Rows:
◇ ◇ ◇ ◇ ◇

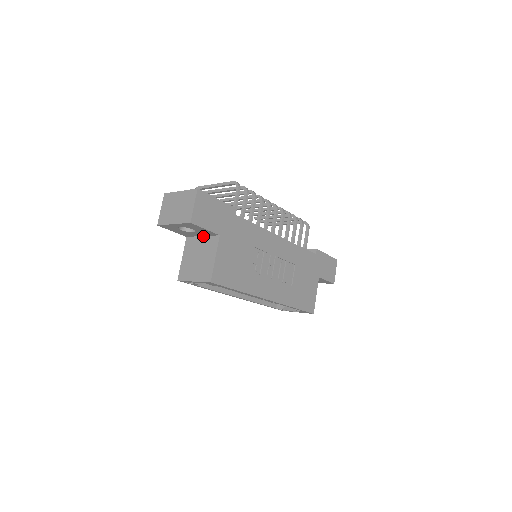
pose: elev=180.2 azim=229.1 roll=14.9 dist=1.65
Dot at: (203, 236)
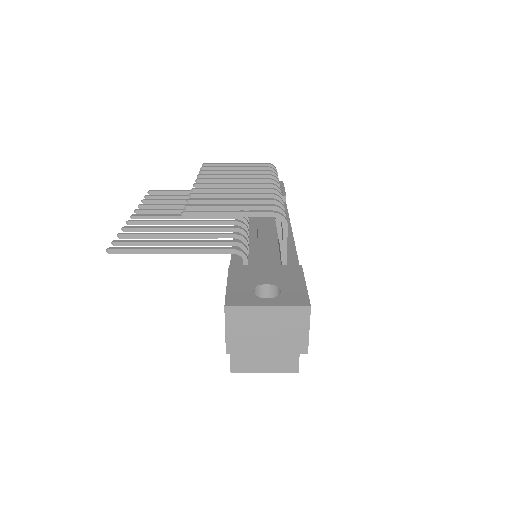
Dot at: occluded
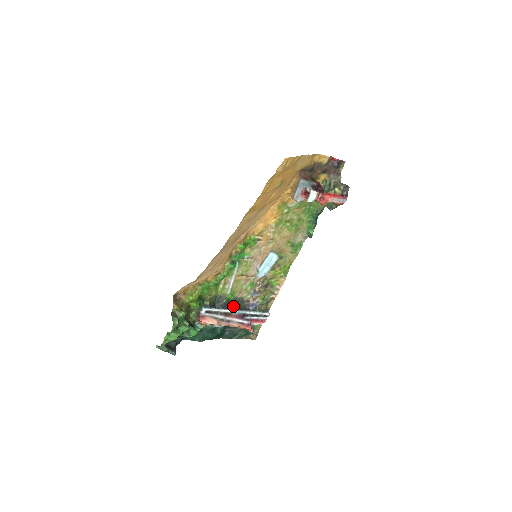
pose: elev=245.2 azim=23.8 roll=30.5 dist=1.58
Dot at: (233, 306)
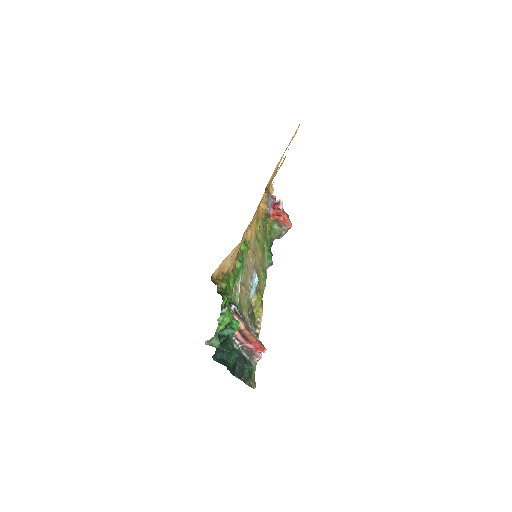
Dot at: occluded
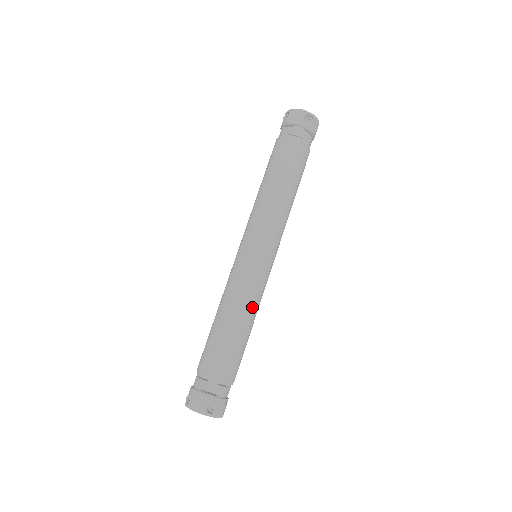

◇ ◇ ◇ ◇ ◇

**Set exercise:**
Write out the rows as a JSON list of strings, one string per line, with blank lines skipped. Leave the pictures out.

**Correct response:**
[
  "pose: elev=180.2 azim=229.1 roll=14.9 dist=1.65",
  "Dot at: (203, 236)",
  "Dot at: occluded",
  "pose: elev=245.2 azim=23.8 roll=30.5 dist=1.58",
  "Dot at: (233, 306)",
  "Dot at: occluded"
]